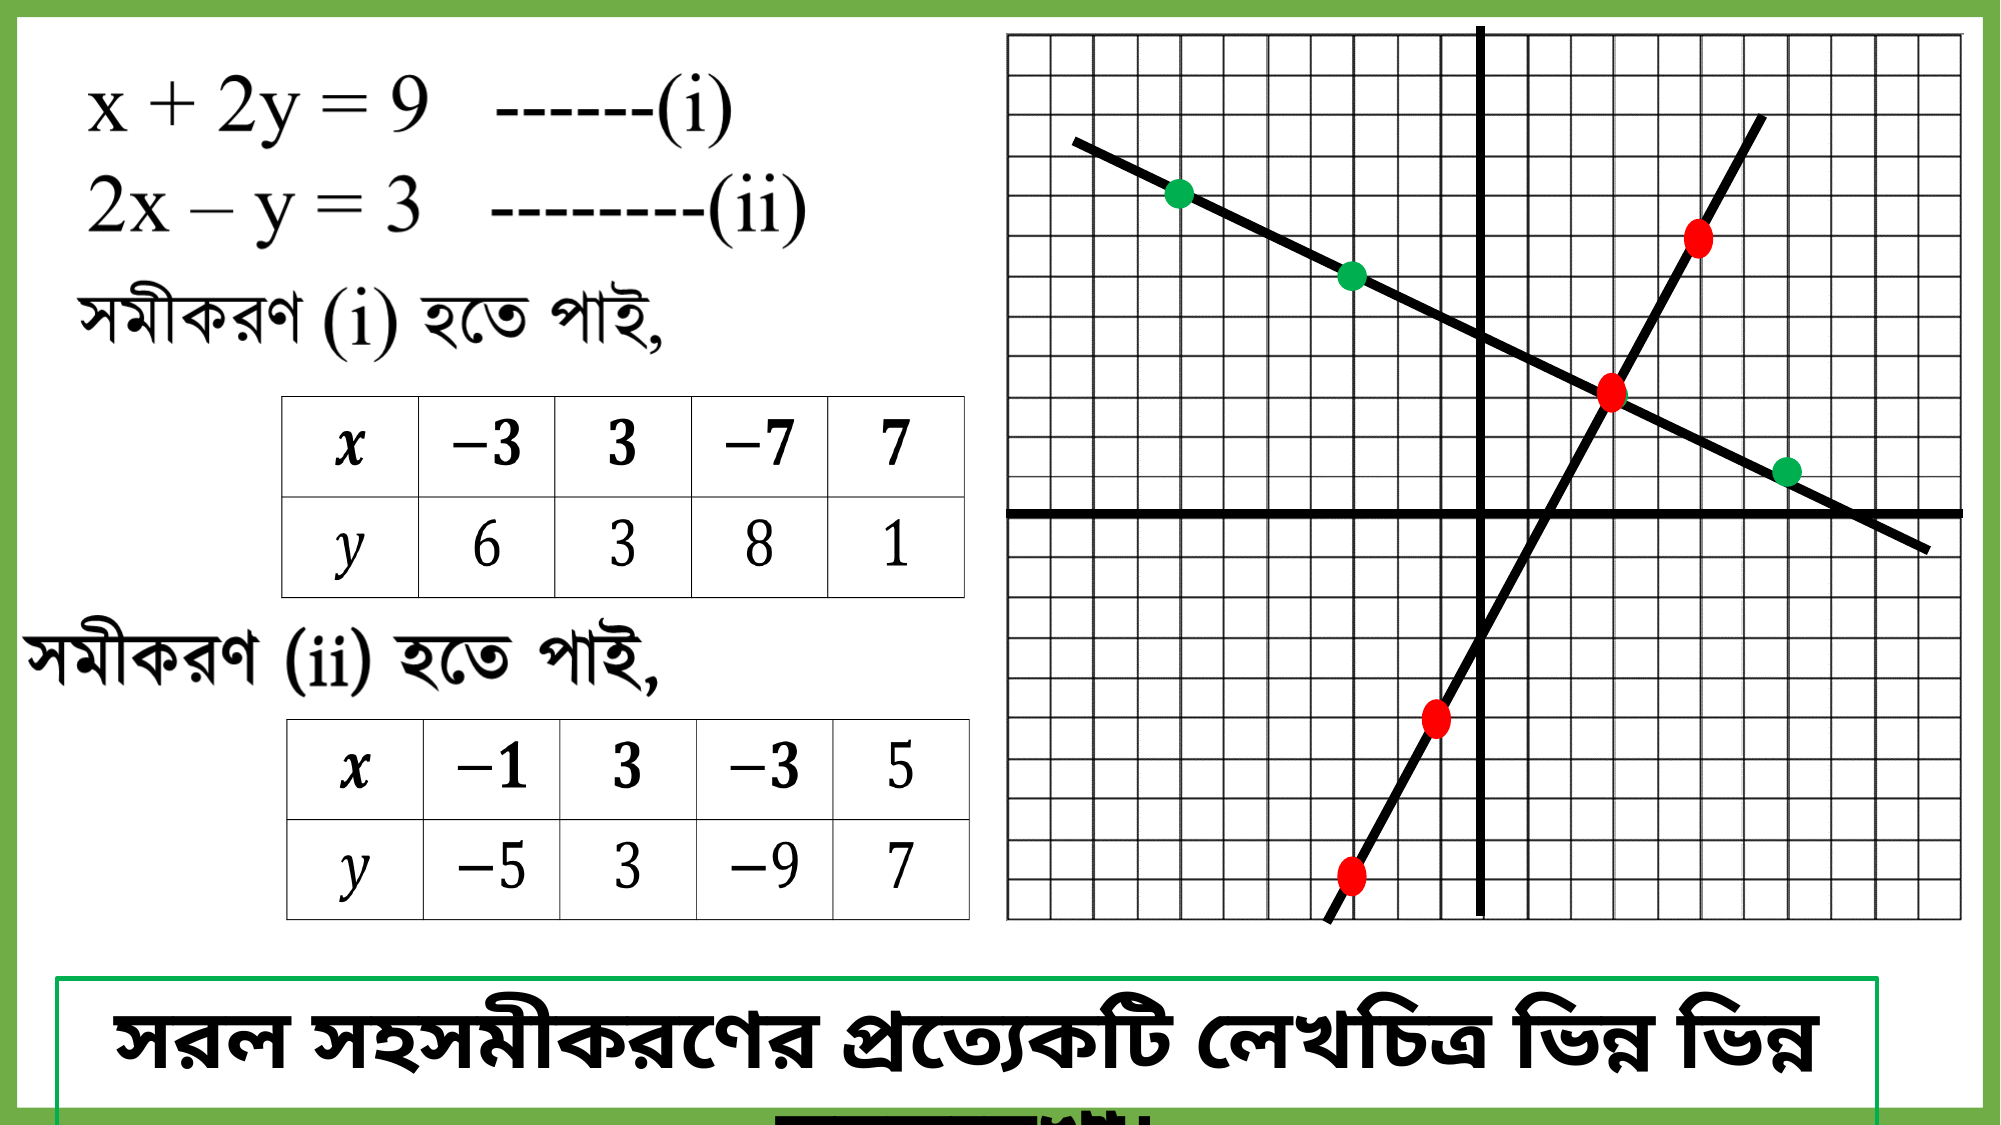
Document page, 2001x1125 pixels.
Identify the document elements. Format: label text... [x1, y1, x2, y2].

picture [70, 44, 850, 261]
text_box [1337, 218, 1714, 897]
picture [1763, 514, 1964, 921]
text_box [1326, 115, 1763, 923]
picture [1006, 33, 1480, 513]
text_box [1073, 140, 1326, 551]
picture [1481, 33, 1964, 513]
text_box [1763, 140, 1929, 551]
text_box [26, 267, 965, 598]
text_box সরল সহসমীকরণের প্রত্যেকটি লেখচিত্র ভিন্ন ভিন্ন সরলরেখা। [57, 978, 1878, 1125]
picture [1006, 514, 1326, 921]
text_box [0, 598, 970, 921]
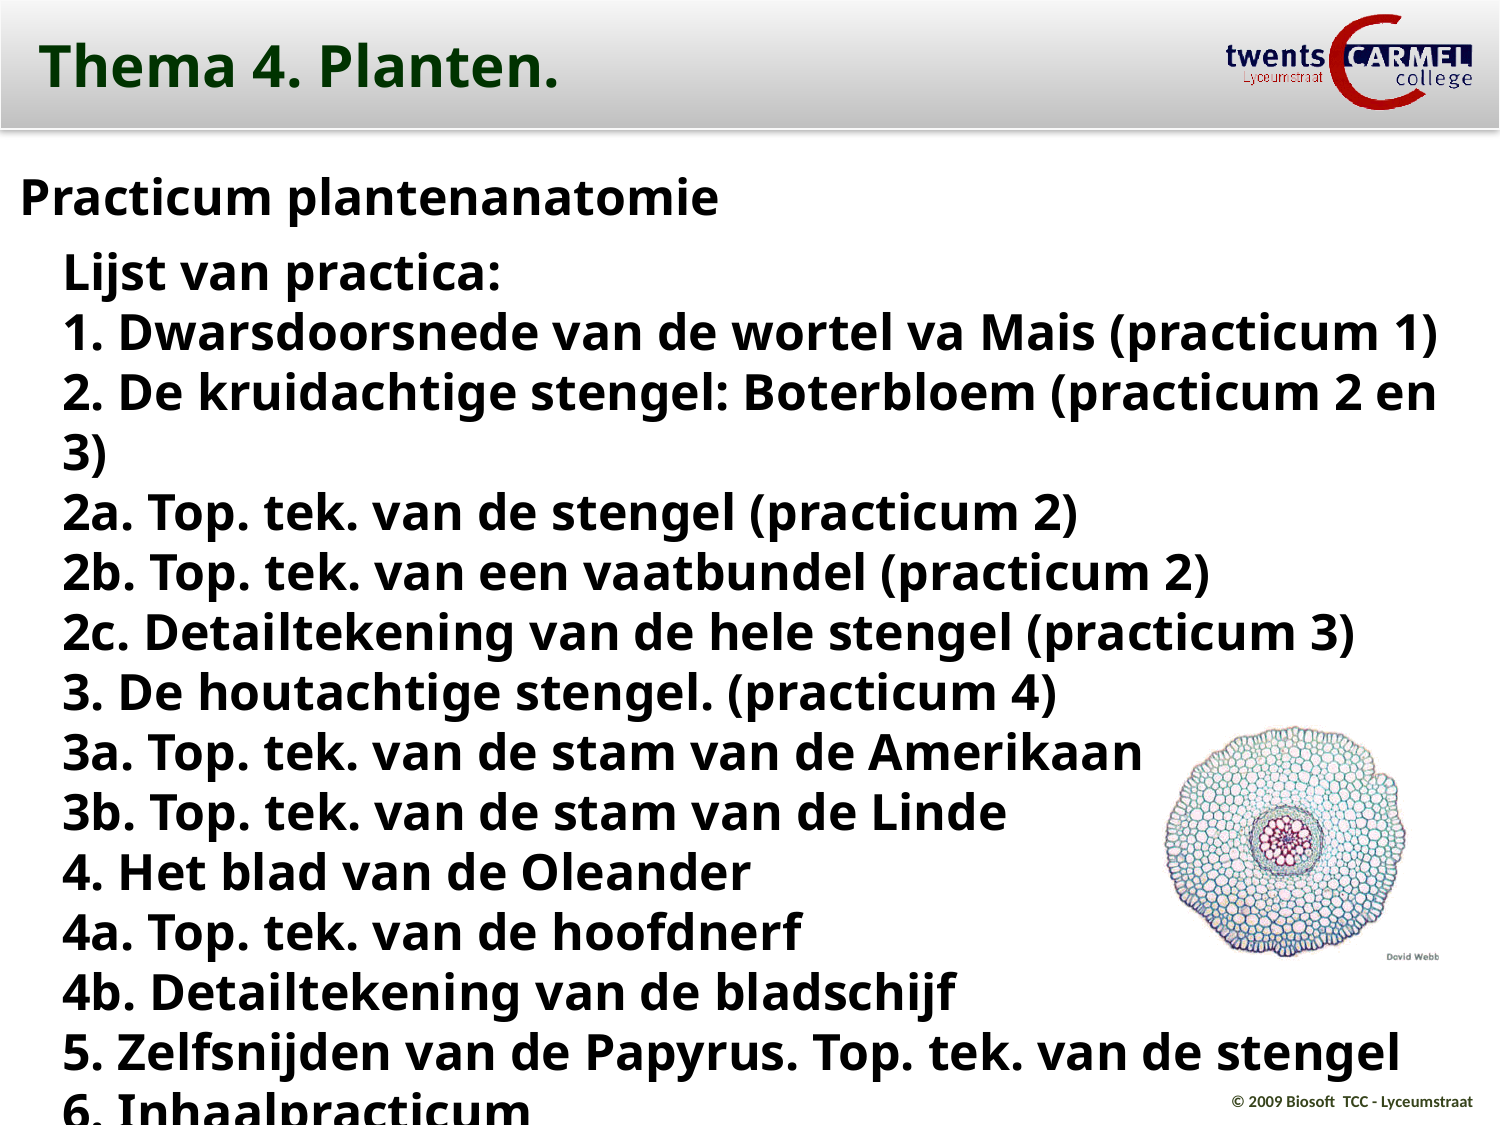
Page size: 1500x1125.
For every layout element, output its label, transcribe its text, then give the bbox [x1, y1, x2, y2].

### HOW TO COMPLETE THIS TASK
Your answer must be an exact copy of the listing, minus its pictures.

### RESULT
Document page, 2001x1125 pixels.
Identify the document elements. Format: label text... [x1, y1, x2, y2].

picture [70, 44, 850, 261]
text_box [1337, 218, 1714, 897]
picture [1763, 514, 1964, 921]
text_box [1326, 115, 1763, 923]
picture [1006, 33, 1480, 513]
text_box [1073, 140, 1326, 551]
picture [1481, 33, 1964, 513]
text_box [1763, 140, 1929, 551]
text_box [26, 267, 965, 598]
text_box সরল সহসমীকরণের প্রত্যেকটি লেখচিত্র ভিন্ন ভিন্ন সরলরেখা। [57, 978, 1878, 1125]
picture [1006, 514, 1326, 921]
text_box [0, 598, 970, 921]
Page size: 1500x1125.
For every layout element, output its label, transcribe its text, then give the bbox [x1, y1, x2, y2].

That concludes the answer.